Mike Cherry interview: Now is not the time to saddle small businesses with higher taxes
The pandemic has been a bumpy ride for Britain’s entrepreneurs and small businesses.
Trying to navigate the choppy waters of the government swinging between tougher and looser restrictions to tame Covid-19 has been fraught with risk and uncertainty.
But, one thing seems for sure: the looming heavier tax burden will weigh heavily on small firms, Mike Cherry, national chair of the Federation of Small Businesses (FSB), tells City A.M.
Last September, the government announced employers’, employees’ and self-employed people’s national insurance contributions (NICs) will climb 1.25 percentage points April.
Worryingly, the decision to launch plan B restrictions just before the bumper Christmas trading period, compounded by higher tax bills, will push some small businesses over the edge.
“It is highly likely some businesses will take the decision we’re either going to cease trading or we’re going to fold” as a result of lost Christmas income and the NIC hike, Cherry warned.
Fresh figures released by the Office for National Statistics this week illustrate the public finances are in a much better position than thought.
Borrowing – for the financial year so far – has been £13bn lower than forecast by the Office for Budget Responsibility, igniting a flurry of calculations from City economists suggesting Chancellor Rishi Sunak has enough fiscal room to scrap the planned NICs rise.
“Our forecasts imply the Chancellor would have enough fiscal room to cancel the scheduled increase in NIC taxes on 1 April,” Bethany Beckett, UK economist at Capital Economics, said.
The upbeat forecasts reinforces the FSB’s position that it is an inappropriate time to be adding to small firms’ costs.
“We all know the public finances need to be brought under control.”
Mike Cherry
“People don’t mind paying tax when they can afford it. What they resent is when they have more taken away when they can’t afford it.”
NICs raise the cost of retaining existing staff and hiring new talent, which can act as a drag on employment.

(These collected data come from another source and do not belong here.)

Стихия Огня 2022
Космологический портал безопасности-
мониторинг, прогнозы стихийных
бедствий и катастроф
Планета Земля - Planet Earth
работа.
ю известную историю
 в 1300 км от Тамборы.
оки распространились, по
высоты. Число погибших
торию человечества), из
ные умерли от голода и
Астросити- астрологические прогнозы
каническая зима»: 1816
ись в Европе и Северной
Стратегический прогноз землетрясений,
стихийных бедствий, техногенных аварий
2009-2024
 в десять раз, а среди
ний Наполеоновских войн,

As a result, there is a risk the Treasury could produce the unintended outcome of shrinking their tax take if the NICs rise holds down employment rates.

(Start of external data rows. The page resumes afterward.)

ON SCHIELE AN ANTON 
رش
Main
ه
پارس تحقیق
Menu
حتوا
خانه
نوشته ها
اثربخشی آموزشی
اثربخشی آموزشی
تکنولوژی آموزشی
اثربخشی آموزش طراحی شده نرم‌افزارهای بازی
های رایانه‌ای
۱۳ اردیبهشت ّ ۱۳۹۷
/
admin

Fewer people in work would hit not just national insurance receipts, but also income tax receipts, potentially resulting in a net loss to the public coffers.
“It’s almost self-defeating,” Cherry warned.
Other headwinds
Meanwhile, several other headwinds are swirling above small businesses that threaten to swell their bills.
It is not just households that have been pinched by inflation.
Businesses feel the shock of higher energy costs harder than consumers as they are not shielded from the worst effects of elevated wholesale gas prices.
“Rising energy costs are going to have a negative impact on small businesses who don’t get the same level of protection as consumers,” Cherry said.
Moreover, much like poorer households absorb a bigger hit to their finances from higher energy bills as they represent a greater proportion of their income compared to wealthier households, small businesses have less capacity to absorb rising energy costs compared to large corporates.
Any rise in costs has “a massive impact when most small businesses are operating on wafer thin margins,” Cherry said.
The global supply chain crunch has added to rising domestic costs for small firms.
Higher shipping rates are knocking the competitiveness of SMEs that export due to it limiting room to charge lower prices for products.
A relative lack of a financial cushion at smaller firms is being exacerbated by an entrenched culture of larger businesses paying micro firms late.
Late payments extracts money that could be used to invest in the future. But, it also reduces the liquidity position of smaller businesses, meaning they may struggle to pay liabilities on time, increasing the risk of collapse.
The FSB has called on the government to root out this late payment malaise.
Cherry recommended the government tell “the audit committees at large corporates to be responsible for making sure the supply chain is functioning fairly”.
Small businesses tend to drag the UK out of periods of weak growth following a recession through driving job creation and productivity gains, as demonstrated after the financial crisis.
Saddling them with a higher tax burden in a bid to repair the public finances seems a risky move from a government that is shooting for a high wage, highly productive economy.